-------- TASK INPUT --------

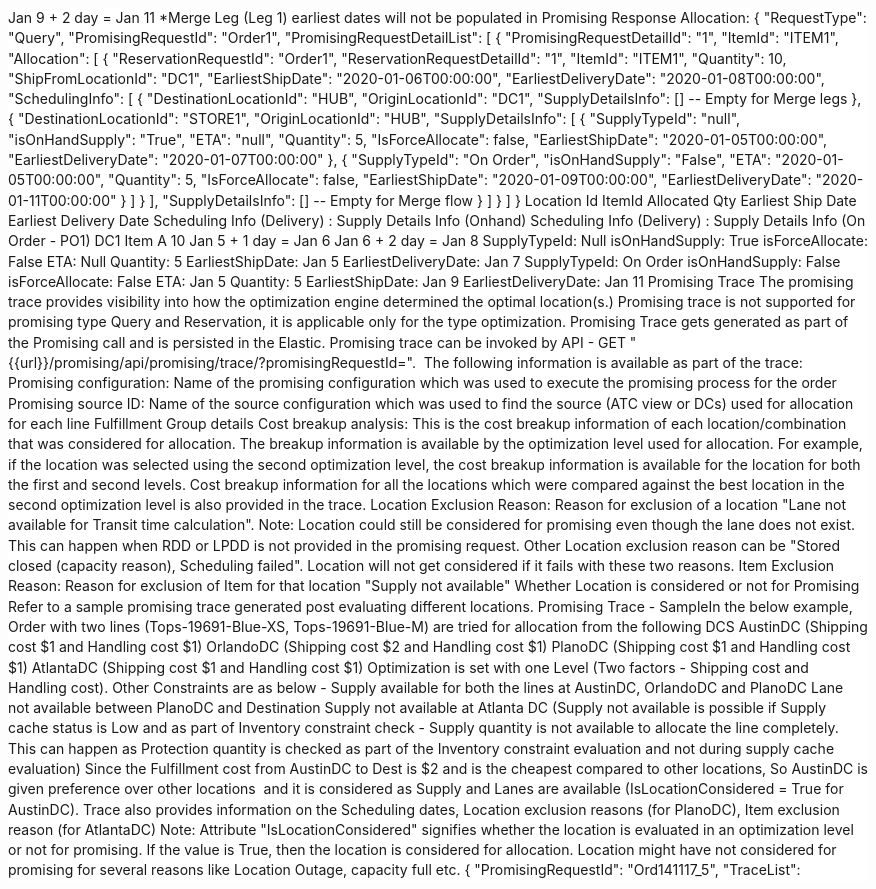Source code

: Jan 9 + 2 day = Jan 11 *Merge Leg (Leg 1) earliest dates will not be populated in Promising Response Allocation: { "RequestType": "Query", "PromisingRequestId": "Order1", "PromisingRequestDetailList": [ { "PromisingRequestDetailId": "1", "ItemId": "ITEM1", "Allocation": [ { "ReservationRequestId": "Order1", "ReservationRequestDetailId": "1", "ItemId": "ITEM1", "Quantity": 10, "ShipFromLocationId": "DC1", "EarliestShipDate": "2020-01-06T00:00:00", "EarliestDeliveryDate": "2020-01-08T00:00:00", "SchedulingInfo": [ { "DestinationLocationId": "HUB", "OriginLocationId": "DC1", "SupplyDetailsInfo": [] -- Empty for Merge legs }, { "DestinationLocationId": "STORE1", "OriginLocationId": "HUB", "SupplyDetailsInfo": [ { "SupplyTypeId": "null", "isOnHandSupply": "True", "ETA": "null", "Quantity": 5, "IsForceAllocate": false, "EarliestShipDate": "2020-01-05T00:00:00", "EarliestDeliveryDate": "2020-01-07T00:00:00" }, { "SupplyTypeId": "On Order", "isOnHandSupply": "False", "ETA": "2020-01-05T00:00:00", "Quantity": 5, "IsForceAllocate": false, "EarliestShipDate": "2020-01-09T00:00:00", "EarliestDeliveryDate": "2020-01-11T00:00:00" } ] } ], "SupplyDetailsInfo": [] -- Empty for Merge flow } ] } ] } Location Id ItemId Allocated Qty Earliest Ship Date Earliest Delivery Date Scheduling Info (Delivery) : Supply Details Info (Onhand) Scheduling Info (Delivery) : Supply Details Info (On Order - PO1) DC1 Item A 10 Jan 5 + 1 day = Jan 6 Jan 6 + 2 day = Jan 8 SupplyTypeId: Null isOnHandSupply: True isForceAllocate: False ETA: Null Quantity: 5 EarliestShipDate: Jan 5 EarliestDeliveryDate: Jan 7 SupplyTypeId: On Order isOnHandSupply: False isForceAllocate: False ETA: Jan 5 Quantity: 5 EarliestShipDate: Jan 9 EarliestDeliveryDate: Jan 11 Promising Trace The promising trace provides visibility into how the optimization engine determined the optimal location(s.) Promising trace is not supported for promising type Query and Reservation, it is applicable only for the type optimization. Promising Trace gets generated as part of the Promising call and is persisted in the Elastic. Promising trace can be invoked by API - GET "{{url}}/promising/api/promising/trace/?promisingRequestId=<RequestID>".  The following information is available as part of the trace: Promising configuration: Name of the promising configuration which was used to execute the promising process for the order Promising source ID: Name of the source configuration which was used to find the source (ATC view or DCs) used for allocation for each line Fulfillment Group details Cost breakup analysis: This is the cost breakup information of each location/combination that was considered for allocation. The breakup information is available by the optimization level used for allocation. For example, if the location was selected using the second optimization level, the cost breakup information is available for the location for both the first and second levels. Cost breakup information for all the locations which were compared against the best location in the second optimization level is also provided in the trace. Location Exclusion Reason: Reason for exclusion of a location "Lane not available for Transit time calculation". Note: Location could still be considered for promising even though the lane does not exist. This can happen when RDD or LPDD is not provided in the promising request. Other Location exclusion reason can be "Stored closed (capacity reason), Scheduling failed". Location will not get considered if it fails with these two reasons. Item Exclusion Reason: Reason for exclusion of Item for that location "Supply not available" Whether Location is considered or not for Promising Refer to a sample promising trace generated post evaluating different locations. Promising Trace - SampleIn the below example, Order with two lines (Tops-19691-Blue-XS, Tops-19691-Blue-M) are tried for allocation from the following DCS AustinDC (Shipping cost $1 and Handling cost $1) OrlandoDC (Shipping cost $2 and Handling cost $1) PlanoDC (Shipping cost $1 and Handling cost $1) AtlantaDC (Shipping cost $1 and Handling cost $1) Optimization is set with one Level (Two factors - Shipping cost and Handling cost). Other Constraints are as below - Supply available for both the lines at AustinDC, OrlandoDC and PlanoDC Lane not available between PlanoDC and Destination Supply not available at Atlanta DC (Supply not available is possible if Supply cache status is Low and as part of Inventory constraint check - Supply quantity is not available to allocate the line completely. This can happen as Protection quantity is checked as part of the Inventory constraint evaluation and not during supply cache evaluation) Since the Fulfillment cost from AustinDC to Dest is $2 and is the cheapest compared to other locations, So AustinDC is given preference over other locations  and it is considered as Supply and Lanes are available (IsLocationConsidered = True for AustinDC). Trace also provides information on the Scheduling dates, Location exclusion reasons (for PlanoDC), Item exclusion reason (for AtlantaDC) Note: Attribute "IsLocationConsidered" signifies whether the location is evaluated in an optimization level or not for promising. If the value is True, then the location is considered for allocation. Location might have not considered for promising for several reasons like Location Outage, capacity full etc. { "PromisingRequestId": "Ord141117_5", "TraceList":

--------
-------- TASK INPUT --------

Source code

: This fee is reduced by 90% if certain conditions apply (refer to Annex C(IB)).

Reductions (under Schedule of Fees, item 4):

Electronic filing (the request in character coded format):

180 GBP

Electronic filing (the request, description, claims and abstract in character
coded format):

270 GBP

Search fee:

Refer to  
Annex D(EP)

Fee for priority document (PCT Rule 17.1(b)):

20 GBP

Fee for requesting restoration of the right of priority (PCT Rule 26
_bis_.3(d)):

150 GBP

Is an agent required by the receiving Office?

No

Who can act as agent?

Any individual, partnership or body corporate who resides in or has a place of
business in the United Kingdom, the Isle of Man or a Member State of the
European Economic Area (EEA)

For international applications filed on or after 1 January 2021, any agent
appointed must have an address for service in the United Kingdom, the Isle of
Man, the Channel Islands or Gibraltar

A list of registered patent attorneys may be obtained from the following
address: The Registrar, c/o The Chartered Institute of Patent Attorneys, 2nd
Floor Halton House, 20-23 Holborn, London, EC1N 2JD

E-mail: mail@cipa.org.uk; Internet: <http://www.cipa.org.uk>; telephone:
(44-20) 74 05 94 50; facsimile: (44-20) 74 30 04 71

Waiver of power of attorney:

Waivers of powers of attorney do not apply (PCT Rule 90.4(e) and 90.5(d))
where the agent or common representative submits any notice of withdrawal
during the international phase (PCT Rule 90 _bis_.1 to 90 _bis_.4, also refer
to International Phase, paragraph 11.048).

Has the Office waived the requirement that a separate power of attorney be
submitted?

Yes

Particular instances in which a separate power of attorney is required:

--------

__WORK ORDER__
Above this instruction are the records; retype exactly the lines from the one containing "E-mail: mail@cipa.org.uk; Internet: <http://www.cipa.org.uk>;" up to and including the one containing "Particular instances in".

__SOLUTION TO THE PROBLEM__
E-mail: mail@cipa.org.uk; Internet: <http://www.cipa.org.uk>; telephone:
(44-20) 74 05 94 50; facsimile: (44-20) 74 30 04 71

Waiver of power of attorney:

Waivers of powers of attorney do not apply (PCT Rule 90.4(e) and 90.5(d))
where the agent or common representative submits any notice of withdrawal
during the international phase (PCT Rule 90 _bis_.1 to 90 _bis_.4, also refer
to International Phase, paragraph 11.048).

Has the Office waived the requirement that a separate power of attorney be
submitted?

Yes

Particular instances in which a separate power of attorney is required:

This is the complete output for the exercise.